Lockheed Martin F-35 on aircraft carrier FBN

Orders for long-lasting factory goods climbed last month due to purchases of military and civilian aircraft, overshadowing a weak start to 2017 for business investment in new machinery and other equipment.

Orders for durable goods--products, like airplanes and dishwashers, that are designed to last at least three years--increased 1.8% in January from the prior month to a seasonally adjusted $230.35 billion, the Commerce Department said Monday. Economists surveyed by The Wall Street Journal had expected a 2.0% increase in total orders last month.

The rise came after two consecutive months of declining orders and reflected jumps in two volatile categories: a 69.9% surge in orders for civilian aircraft and parts, and a 59.9% increase in orders for defense aircraft. Excluding the transportation category, orders fell 0.2% from December.

A closely watched proxy for business investment in new equipment, new orders for nondefense capital goods excluding aircraft, fell 0.4% in January from the prior month. That was the sharpest one-month drop in the category since September.

Still, the broader trend remained positive. Total durable-goods orders were up 1.4% in January from a year earlier. Orders for nondefense capital goods excluding aircraft rose 2.6% compared with January 2016.

The U.S. manufacturing sector has gained traction in recent months following a weak stretch caused by falling oil prices, which squeezed the domestic energy industry, and a strong dollar that weighed down exports by making U.S. products more expensive for foreign customers.

Firming global growth and stabilized energy prices have helped bolster the industrial side of the economy. A privately produced gauge of U.S. manufacturing activity, the Institute for Supply Management's purchasing-managers index, rose in January to its highest level since November 2014.

Some U.S. companies, in the oil patch and beyond, are ramping up capital expenditures. Fixed nonresidential investment in equipment rebounded at a 3.1% annual rate in the fourth quarter after four consecutive quarters of decline, according to Commerce Department data. Broader business investment, including spending on structures and intellectual property like software, rose in late 2016 for the third consecutive quarter.

"Business investment was relatively soft for much of last year," Federal Reserve Chairwoman Janet Yellen told lawmakers in mid-February, "though it posted some larger gains toward the end of the year in part reflecting an apparent end to the sharp declines in spending on drilling and mining structures."
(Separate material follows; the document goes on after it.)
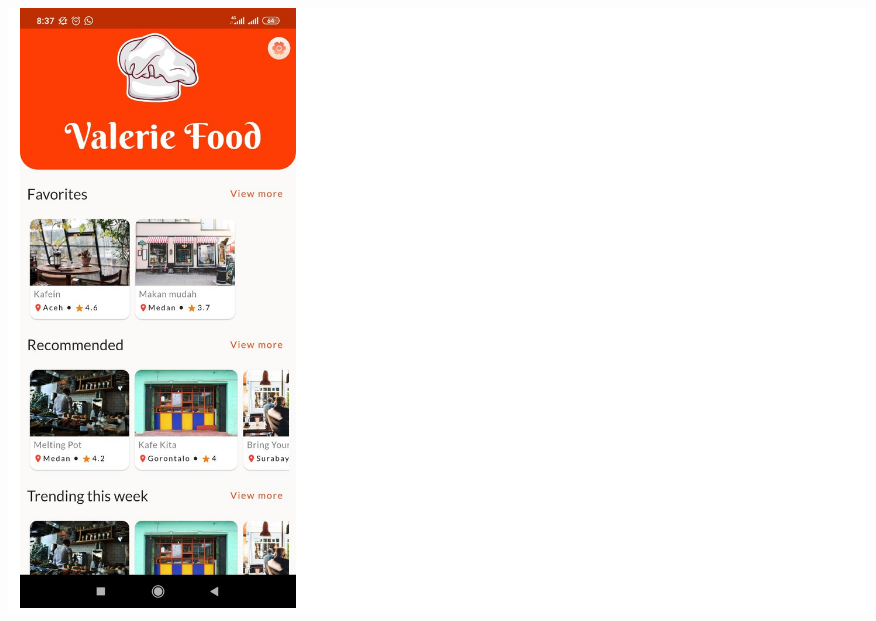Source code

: <img src="https://raw.githubusercontent.com/celinmartha22/Resto-App/main/Photo/photo_6188074535618720696_y.jpg?raw=true" alt="Home Page" width="300" height="600" title="6 Page">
The overall U.S. economy has remained on track for solid if unspectacular growth. Gross domestic product, a broad measure of the goods and services produced across the U.S., expanded at a 1.9% seasonally and inflation-adjusted rate in the final three months of 2016, the Commerce Department said last month. Forecasting firm Macroeconomic Advisers on Friday projected a GDP growth rate of 2.2% during the first quarter.